Agroscopegrid.417771.3, Method Development and Analytics & SIB Swiss Institute of Bioinformatics, Wädenswil, Switzerland.
Wadsworth Center, New York State Department of Health, Albany, New York, USA.
J Bacteriol. 2022 Jan 18;204(1):e0035321. doi: 10.1128/JB.00353-21. Epub 2021 Nov 8.

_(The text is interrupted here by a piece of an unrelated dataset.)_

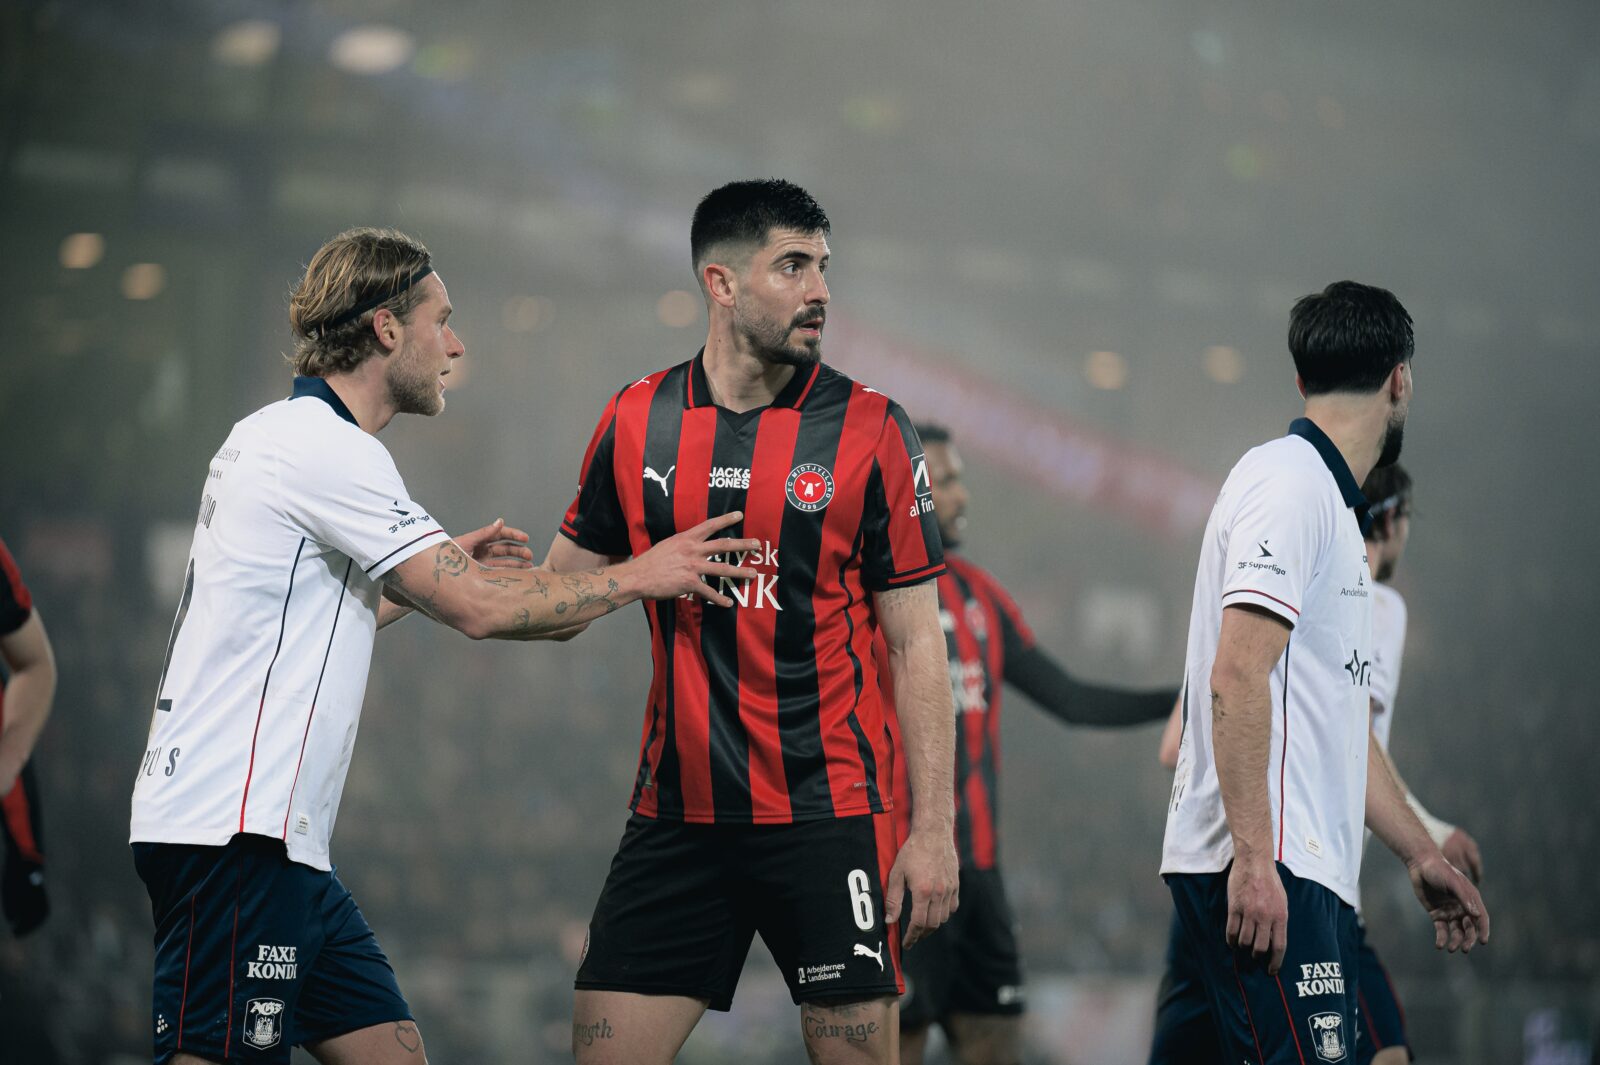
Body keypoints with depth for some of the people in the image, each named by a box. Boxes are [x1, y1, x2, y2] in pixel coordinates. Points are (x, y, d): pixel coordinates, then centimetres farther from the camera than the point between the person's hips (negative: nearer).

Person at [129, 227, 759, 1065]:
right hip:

Small proteins of up to ∼50 amino acids are an abundant class of biomolecules across all domains of life. Yet due to the challenges inherent in their size, they are often missed in genome annotations, and are difficult to identify and characterize using standard experimental approaches. Consequently, we still know few small proteins even in well-studied prokaryotic model organisms. Mass spectrometry (MS) has great potential for the discovery, validation, and functional characterization of small proteins. However, standard MS approaches are poorly suited to the identification of both known and novel small proteins due to limitations at each step of a typical proteomics workflow, i.e., sample preparation, protease digestion, liquid chromatography, MS data acquisition, and data analysis. Here, we outline the major MS-based workflows and bioinformatic pipelines used for small protein discovery and validation. Special emphasis is placed on highlighting the adjustments required to improve detection and data quality for small proteins. We discuss both the unbiased detection of small proteins and the targeted analysis of small proteins of interest. Finally, we provide guidelines to prioritize novel small proteins, and an outlook on methods with particular potential to further improve comprehensive discovery and characterization of small proteins.
小蛋白是一类丰度很高的生物分子,其大小约为 50 个氨基酸。然而,由于其大小的固有挑战,它们在基因组注释中经常被遗漏,并且使用标准实验方法也难以识别和表征。因此,即使在研究良好的原核模式生物中,我们对小蛋白的了解仍然很少。质谱 (MS) 具有发现、验证和功能表征小蛋白的巨大潜力。然而,由于典型蛋白质组学工作流程的每个步骤都存在局限性,即样品制备、蛋白酶消化、液相色谱、MS 数据采集和数据分析,标准 MS 方法不太适合鉴定已知和新型小蛋白。在这里,我们概述了用于小蛋白发现和验证的主要基于 MS 的工作流程和生物信息学管道。特别强调了为提高小蛋白的检测和数据质量所需的调整。我们讨论了小蛋白的无偏检测和感兴趣的小蛋白的靶向分析。最后,我们提供了优先考虑新型小蛋白的指导方针,并展望了具有特别潜力进一步提高小蛋白综合发现和表征的方法。